**Activity:**
Each line in the data must be reproduced as written, except for any picture.

**Recorded data:**
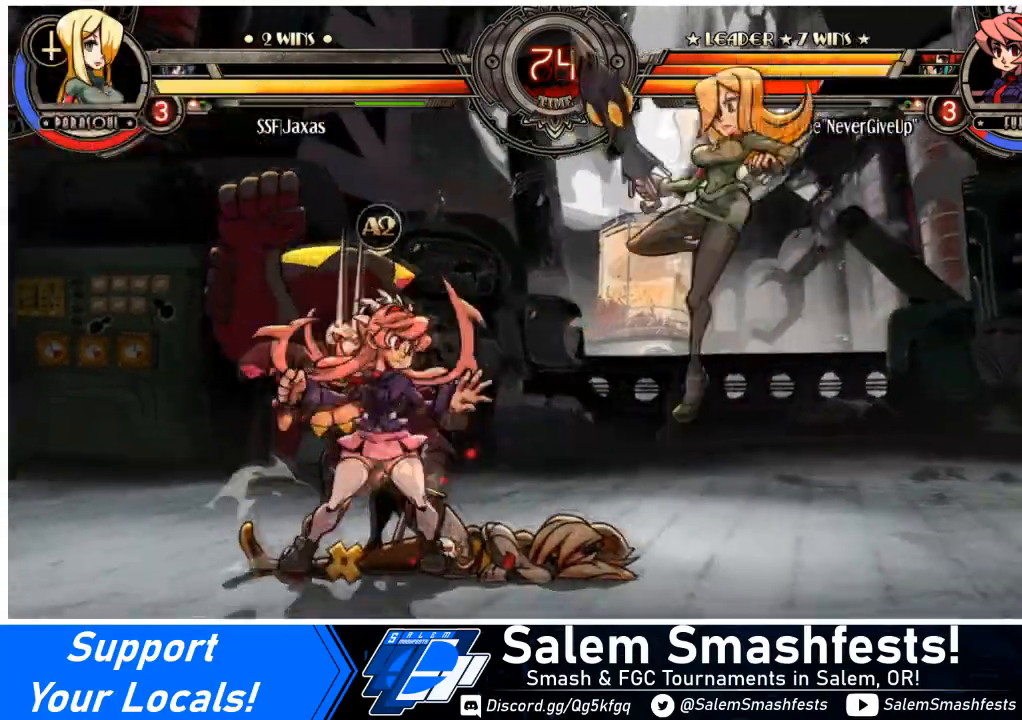
{"buttons": ["TRIANGLE", "DPAD_DOWN", "DPAD_RIGHT"], "events": [[33, "DPAD_DOWN", "down"], [167, "DPAD_DOWN", "up"], [367, "DPAD_DOWN", "down"], [500, "TRIANGLE", "down"]]}
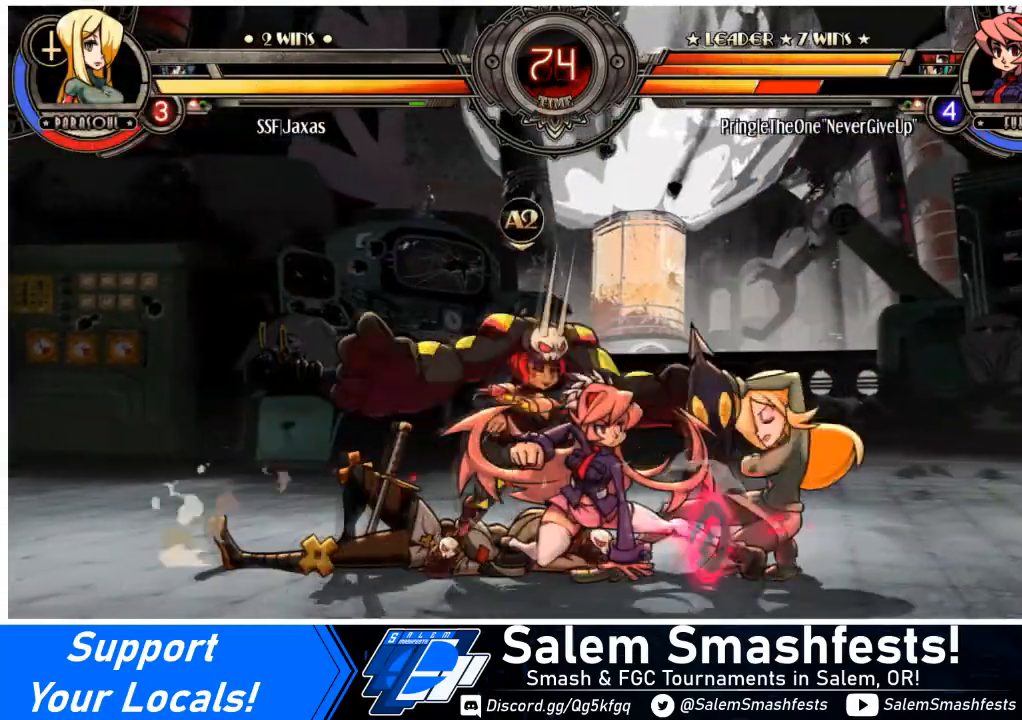
{"buttons": ["DPAD_DOWN", "DPAD_RIGHT"], "events": [[34, "SQUARE", "down"], [134, "SQUARE", "up"], [134, "TRIANGLE", "up"]]}
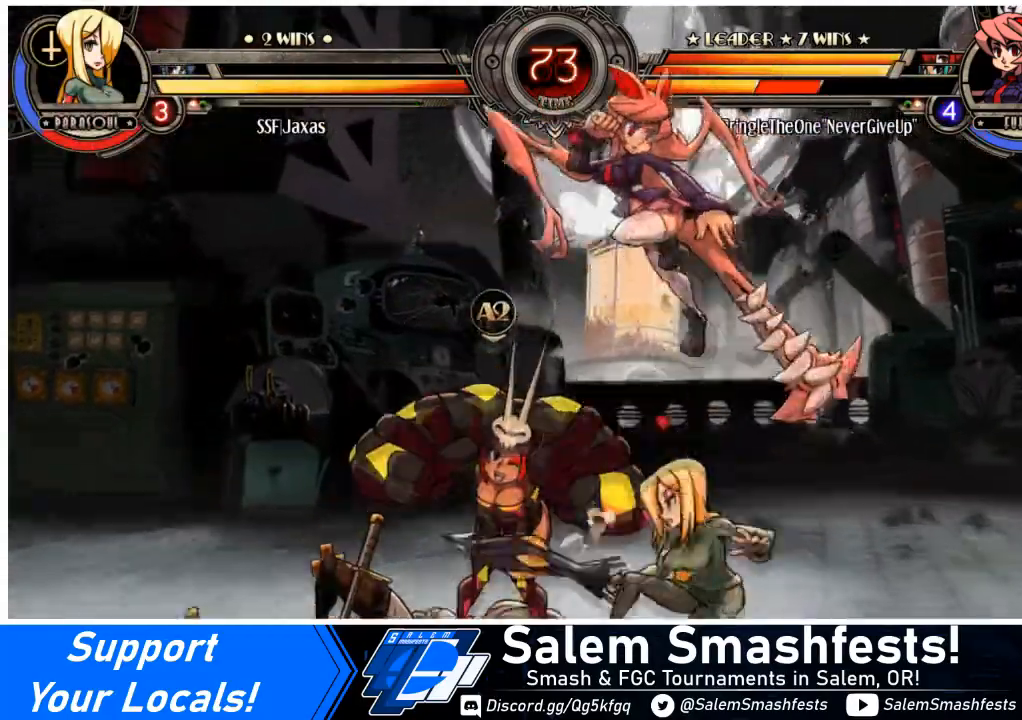
{"buttons": ["TRIANGLE", "DPAD_LEFT"], "events": [[100, "DPAD_DOWN", "up"], [233, "SQUARE", "down"], [334, "SQUARE", "up"], [367, "TRIANGLE", "down"], [500, "DPAD_LEFT", "down"], [500, "DPAD_RIGHT", "up"]]}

**Answer space:**
{"buttons": ["TRIANGLE", "DPAD_DOWN", "DPAD_RIGHT"], "events": [[33, "DPAD_DOWN", "down"], [167, "DPAD_DOWN", "up"], [367, "DPAD_DOWN", "down"], [500, "TRIANGLE", "down"]]}
{"buttons": ["DPAD_DOWN", "DPAD_RIGHT"], "events": [[34, "SQUARE", "down"], [134, "SQUARE", "up"], [134, "TRIANGLE", "up"]]}
{"buttons": ["TRIANGLE", "DPAD_LEFT"], "events": [[100, "DPAD_DOWN", "up"], [233, "SQUARE", "down"], [334, "SQUARE", "up"], [367, "TRIANGLE", "down"], [500, "DPAD_LEFT", "down"], [500, "DPAD_RIGHT", "up"]]}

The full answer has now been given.